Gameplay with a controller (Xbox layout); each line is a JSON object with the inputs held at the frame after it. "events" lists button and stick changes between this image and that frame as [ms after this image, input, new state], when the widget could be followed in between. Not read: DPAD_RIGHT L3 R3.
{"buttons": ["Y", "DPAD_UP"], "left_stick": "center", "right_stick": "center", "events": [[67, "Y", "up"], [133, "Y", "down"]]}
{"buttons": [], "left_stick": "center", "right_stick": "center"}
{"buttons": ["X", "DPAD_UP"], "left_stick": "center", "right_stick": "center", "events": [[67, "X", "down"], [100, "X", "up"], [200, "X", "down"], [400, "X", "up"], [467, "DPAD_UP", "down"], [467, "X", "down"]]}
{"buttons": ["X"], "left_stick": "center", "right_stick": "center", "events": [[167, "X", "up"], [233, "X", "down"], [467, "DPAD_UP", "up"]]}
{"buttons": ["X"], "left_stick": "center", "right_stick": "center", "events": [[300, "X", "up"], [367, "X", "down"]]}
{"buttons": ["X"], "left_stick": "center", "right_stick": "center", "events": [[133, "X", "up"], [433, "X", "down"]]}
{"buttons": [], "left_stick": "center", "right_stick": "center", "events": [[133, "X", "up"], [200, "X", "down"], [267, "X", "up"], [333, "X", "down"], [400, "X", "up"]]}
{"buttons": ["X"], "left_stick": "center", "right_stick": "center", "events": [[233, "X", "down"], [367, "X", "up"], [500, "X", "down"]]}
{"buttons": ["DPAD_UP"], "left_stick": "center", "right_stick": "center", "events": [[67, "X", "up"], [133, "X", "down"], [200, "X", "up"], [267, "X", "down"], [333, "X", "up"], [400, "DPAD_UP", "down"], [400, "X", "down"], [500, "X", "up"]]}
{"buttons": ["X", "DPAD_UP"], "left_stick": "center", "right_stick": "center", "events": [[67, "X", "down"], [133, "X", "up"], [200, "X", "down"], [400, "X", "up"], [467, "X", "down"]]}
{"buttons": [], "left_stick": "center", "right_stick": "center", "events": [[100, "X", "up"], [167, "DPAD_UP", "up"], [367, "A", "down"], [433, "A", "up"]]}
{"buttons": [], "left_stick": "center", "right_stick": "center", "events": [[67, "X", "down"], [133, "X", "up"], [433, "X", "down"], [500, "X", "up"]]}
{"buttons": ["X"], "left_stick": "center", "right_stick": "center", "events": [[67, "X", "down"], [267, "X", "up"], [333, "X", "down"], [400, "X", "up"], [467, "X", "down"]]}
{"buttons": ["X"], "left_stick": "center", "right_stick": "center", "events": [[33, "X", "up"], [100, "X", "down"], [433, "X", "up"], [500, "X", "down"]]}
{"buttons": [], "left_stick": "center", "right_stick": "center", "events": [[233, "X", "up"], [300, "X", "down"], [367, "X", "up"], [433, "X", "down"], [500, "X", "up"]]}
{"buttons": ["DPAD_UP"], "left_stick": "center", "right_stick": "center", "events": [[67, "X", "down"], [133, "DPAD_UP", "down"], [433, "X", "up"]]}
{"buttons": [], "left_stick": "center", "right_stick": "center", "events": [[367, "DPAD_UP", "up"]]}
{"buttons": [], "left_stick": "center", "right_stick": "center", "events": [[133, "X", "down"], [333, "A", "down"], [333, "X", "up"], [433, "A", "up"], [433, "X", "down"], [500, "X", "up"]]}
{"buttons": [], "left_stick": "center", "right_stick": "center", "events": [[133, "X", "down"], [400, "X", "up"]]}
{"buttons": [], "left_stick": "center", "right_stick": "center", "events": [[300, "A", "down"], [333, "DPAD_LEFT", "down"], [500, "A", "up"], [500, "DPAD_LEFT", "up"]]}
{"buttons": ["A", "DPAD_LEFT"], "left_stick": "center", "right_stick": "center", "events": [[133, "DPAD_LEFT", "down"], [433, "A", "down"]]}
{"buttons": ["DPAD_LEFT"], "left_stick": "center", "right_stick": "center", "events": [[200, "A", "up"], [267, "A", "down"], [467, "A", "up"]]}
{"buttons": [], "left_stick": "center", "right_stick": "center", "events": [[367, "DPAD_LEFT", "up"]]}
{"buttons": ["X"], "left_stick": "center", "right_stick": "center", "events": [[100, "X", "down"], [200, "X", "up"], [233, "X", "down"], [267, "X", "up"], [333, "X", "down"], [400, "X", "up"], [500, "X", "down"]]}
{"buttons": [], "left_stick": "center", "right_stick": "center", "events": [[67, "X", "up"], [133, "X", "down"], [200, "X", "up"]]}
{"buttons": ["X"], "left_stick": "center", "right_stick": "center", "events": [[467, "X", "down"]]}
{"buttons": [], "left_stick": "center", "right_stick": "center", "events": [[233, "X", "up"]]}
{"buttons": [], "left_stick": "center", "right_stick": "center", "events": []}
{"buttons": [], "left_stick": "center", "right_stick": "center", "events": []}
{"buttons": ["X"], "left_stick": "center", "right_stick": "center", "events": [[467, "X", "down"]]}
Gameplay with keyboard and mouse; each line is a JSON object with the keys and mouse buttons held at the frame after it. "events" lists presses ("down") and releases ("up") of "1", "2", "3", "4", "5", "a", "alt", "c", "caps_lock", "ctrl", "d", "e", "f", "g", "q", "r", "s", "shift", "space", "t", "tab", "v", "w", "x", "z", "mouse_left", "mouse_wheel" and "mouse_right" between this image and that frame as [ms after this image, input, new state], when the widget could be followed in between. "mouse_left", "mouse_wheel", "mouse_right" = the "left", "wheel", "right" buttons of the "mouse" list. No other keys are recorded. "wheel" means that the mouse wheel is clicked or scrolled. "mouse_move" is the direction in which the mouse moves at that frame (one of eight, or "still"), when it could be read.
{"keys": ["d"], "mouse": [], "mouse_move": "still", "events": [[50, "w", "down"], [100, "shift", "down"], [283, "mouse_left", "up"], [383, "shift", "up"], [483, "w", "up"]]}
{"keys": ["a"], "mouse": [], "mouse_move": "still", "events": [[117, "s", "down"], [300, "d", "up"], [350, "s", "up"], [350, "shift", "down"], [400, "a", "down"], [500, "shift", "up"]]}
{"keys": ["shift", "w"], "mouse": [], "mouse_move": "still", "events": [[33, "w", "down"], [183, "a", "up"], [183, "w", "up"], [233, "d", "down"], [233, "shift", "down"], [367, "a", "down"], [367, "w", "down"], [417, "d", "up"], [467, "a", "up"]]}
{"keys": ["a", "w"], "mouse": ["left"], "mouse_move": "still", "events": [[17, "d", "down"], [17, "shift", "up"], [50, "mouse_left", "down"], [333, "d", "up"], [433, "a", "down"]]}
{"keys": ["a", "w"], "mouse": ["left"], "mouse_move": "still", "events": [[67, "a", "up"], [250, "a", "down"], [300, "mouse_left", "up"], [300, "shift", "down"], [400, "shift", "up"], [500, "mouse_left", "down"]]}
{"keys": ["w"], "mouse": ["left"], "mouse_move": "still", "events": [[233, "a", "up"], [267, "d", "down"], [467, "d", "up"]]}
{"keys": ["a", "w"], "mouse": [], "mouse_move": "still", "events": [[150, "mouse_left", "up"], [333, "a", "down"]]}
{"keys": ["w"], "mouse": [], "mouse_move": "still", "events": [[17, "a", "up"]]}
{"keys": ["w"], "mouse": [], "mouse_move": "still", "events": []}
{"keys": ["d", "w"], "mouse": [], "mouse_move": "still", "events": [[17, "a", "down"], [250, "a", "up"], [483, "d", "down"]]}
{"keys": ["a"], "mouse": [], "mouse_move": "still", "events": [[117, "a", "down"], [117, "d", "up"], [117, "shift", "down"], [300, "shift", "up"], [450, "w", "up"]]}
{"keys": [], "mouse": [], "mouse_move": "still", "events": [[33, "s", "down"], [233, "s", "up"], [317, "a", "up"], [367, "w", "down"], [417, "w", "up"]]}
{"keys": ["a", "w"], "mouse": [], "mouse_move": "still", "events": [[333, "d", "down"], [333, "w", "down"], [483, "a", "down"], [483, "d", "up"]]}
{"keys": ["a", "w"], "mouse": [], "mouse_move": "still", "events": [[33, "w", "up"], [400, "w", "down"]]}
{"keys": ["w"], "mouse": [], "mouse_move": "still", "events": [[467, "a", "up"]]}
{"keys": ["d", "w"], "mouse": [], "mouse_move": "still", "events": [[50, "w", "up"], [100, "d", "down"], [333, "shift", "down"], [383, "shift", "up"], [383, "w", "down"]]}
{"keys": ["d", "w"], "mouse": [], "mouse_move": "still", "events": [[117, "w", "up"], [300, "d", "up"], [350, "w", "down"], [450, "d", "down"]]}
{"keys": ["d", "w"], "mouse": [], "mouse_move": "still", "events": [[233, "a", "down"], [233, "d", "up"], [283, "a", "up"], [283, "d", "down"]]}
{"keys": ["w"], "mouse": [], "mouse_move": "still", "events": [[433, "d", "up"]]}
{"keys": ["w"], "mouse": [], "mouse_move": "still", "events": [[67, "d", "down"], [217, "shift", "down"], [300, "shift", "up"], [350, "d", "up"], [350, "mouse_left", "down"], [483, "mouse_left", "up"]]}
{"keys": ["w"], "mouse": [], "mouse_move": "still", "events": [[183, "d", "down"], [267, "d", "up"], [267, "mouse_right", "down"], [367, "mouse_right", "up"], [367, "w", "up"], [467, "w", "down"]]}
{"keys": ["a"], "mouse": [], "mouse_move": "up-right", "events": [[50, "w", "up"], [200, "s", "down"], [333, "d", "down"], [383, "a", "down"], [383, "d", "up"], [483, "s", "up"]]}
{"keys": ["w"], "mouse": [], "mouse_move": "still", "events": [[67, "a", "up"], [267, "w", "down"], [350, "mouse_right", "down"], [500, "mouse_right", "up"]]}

Exercise objective
Filter the data down to the lines that contain the string "state", and copy them.

Problem solution
Gameplay with a controller (Xbox layout); each line is a JSON object with the inputs held at the frame after it. "events" lists button and stick changes between this image and that frame as [ms after this image, input, new state], when the widget could be followed in between. Not read: DPAD_RIGHT L3 R3.
Gameplay with keyboard and mouse; each line is a JSON object with the keys and mouse buttons held at the frame after it. "events" lists presses ("down") and releases ("up") of "1", "2", "3", "4", "5", "a", "alt", "c", "caps_lock", "ctrl", "d", "e", "f", "g", "q", "r", "s", "shift", "space", "t", "tab", "v", "w", "x", "z", "mouse_left", "mouse_wheel" and "mouse_right" between this image and that frame as [ms after this image, input, new state], when the widget could be followed in between. "mouse_left", "mouse_wheel", "mouse_right" = the "left", "wheel", "right" buttons of the "mouse" list. No other keys are recorded. "wheel" means that the mouse wheel is clicked or scrolled. "mouse_move" is the direction in which the mouse moves at that frame (one of eight, or "still"), when it could be read.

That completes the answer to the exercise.